A final aspect that Neural Guard had to take into consideration was model deployment. Neural Guard deploys PyTorch based models on various edge devices on Intel and Nvidia devices as well as as API endpoints on servers. The world of security presents its own rigorous regulations, limitations, and restrictions, so it was clear to Neural Guard that model deployment had to remain safely on-premise at their customers’ sites. This reality introduced a host of specific challenges, including permissions and versioning. Neural Guard leveraged ClearML’s model management to easily identify the best performing model, then fetch and distribute it to their custom-built model deployment solution. To achieve this, the team built an identity and permission management system, complete with a deployment and update pipeline, custom-tailored to their service’s workflow.

The Results

By building a solution with PyTorch and ClearML, Neural Guard was able to get:

  • A much more structured, organized code base for easier development and maintenance.
  • Significantly faster time to production in creating and productionizing their core DL models.
  • Saving on cost and shortening time-to-market by not building their own data management solution. Their estimate is decades of man hours.
  • Ongoing savings related to training, maintaining and deploying multiple DL models. Much of these savings are due to eliminating the need to hire additional data scientists, and for a dedicated large ML-engineering and data-engineering team, including supporting DevOps staffers.
  • Delivering a best-in-class solution to its customers.
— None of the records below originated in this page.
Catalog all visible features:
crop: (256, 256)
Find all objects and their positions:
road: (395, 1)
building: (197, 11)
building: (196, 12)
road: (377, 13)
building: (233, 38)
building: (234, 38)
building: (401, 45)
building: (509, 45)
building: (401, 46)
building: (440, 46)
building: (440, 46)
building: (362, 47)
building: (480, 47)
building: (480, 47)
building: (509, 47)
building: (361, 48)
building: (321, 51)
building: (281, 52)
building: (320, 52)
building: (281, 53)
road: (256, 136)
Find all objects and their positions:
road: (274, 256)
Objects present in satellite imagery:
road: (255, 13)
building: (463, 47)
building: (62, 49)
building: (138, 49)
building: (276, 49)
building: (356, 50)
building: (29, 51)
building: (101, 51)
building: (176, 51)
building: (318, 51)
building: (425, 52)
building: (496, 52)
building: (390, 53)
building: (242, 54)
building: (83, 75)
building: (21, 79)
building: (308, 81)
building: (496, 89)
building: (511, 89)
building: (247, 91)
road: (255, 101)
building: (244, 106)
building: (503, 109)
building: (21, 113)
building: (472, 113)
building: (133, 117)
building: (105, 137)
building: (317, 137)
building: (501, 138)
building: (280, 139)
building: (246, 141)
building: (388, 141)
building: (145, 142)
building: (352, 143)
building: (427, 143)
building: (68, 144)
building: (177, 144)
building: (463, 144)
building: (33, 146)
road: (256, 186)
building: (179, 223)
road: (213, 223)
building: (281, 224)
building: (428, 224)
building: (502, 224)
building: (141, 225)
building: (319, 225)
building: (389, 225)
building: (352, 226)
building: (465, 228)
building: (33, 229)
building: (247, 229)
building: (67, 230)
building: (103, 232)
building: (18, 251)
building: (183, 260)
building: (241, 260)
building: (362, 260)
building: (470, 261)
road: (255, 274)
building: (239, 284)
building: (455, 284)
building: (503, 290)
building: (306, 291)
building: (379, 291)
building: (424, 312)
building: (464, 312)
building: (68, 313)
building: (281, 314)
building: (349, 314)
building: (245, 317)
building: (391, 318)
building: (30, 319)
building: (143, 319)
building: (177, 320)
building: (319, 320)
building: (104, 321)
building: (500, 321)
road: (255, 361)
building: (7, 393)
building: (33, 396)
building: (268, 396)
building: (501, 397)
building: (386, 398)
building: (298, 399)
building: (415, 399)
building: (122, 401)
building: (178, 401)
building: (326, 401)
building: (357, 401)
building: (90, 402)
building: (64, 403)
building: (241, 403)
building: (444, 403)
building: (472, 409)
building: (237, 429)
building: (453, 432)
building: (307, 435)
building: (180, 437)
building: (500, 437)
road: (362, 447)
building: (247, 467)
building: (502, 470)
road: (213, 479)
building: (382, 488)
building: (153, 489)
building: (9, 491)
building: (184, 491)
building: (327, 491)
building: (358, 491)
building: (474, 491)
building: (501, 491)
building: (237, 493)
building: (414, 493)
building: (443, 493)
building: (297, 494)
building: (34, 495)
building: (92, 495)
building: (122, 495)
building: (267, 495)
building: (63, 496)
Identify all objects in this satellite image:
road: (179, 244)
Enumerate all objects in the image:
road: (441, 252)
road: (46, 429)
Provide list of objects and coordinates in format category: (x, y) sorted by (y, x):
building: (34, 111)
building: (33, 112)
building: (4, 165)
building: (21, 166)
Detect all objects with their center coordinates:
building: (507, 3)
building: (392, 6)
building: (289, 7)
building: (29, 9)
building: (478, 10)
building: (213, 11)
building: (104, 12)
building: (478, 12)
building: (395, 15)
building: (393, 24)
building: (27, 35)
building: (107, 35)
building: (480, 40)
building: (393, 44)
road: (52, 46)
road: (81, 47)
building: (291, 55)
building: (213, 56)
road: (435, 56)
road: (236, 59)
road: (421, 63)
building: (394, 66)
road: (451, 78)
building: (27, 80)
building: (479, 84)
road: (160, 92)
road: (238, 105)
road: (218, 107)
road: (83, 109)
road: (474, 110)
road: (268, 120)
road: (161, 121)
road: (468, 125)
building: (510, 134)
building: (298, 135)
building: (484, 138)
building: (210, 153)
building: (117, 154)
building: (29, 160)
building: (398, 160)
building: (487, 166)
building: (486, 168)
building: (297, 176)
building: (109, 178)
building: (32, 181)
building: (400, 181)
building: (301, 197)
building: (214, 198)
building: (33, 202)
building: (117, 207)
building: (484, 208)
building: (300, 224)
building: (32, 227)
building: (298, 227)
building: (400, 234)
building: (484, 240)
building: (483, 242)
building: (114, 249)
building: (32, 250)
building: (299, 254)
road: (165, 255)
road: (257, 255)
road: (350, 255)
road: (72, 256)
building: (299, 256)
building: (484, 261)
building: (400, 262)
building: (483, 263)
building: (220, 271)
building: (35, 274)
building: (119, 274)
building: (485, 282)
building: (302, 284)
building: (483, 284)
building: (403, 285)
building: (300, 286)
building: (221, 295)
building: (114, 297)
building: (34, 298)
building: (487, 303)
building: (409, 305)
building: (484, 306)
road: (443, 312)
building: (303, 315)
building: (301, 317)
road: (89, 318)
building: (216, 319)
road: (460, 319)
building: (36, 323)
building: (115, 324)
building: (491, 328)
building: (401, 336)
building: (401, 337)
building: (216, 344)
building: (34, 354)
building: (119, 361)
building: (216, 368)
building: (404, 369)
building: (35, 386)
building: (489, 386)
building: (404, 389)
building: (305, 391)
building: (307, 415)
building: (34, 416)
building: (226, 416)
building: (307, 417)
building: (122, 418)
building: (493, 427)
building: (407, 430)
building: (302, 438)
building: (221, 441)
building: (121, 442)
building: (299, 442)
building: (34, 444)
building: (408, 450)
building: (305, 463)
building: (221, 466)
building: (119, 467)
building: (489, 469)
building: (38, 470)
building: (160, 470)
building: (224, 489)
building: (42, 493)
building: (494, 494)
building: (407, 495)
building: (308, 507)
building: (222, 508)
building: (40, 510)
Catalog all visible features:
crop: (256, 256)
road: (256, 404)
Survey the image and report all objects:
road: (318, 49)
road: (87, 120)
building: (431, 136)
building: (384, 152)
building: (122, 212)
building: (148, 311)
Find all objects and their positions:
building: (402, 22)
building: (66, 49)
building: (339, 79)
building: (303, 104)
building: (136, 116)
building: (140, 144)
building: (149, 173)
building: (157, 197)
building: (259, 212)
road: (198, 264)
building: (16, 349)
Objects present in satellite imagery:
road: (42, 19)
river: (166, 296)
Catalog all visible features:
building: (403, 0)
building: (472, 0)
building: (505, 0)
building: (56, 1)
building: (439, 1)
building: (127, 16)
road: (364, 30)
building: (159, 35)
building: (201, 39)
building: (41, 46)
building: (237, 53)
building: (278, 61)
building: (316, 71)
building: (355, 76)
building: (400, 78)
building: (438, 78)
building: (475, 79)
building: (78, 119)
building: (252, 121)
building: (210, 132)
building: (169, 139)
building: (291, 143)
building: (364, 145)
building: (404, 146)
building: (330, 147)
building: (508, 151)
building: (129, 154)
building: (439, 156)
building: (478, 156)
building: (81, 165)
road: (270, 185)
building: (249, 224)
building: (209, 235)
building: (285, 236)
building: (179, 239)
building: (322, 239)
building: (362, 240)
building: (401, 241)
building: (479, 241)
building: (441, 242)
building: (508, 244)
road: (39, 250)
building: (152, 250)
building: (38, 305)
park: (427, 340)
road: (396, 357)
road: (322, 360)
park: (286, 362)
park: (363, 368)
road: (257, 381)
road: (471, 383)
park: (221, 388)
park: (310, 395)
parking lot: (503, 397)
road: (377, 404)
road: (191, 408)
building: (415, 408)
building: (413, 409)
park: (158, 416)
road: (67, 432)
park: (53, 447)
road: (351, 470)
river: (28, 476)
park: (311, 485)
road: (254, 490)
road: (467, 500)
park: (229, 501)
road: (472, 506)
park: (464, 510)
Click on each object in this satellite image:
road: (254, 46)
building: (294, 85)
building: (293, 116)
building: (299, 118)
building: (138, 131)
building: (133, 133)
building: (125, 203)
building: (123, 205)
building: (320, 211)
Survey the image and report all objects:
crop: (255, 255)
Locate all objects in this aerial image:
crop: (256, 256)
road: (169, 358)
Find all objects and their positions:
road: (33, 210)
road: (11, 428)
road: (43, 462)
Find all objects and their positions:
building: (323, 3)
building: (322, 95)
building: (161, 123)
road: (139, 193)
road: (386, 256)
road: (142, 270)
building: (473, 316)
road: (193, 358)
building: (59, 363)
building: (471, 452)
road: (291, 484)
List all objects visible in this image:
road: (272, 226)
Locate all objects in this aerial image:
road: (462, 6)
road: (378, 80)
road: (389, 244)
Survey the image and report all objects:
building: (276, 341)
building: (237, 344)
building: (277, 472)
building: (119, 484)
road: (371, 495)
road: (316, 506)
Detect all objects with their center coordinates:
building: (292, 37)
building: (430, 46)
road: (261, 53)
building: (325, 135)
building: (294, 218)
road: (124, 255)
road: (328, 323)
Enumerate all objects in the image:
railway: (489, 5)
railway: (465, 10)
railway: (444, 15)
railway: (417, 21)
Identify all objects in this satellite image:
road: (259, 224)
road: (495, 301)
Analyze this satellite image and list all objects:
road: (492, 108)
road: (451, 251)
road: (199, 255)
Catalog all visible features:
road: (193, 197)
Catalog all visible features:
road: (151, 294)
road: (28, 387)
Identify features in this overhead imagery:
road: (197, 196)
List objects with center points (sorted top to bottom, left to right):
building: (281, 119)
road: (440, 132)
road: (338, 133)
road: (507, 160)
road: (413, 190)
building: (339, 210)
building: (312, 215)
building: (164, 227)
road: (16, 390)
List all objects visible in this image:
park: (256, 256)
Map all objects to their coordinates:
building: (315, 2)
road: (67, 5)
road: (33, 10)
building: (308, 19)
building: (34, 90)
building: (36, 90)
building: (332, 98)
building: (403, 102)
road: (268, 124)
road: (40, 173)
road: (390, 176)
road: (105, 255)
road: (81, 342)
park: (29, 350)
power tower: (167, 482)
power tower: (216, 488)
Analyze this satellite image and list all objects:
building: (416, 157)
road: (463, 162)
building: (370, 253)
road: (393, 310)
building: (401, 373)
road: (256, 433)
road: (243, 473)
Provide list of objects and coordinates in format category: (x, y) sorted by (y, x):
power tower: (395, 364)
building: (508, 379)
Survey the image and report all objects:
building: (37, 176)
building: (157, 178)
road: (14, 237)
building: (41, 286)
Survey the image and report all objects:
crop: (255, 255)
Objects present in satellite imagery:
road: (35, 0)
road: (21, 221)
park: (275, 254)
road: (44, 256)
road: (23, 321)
All of this simply as a result of using ClearML as a core component in its training and deployment pipeline.

“For a company whose key value proposition to its customers is the quality of its AI detection algorithms at a competitive price point, the most fundamental key to success is building an automated, high-quality scalable data pipeline. ClearML catapulted us in what we have been able to achieve in both the time and resources needed,” concludes Pavel. “There is currently no comparable commercial solution to ClearML out there.”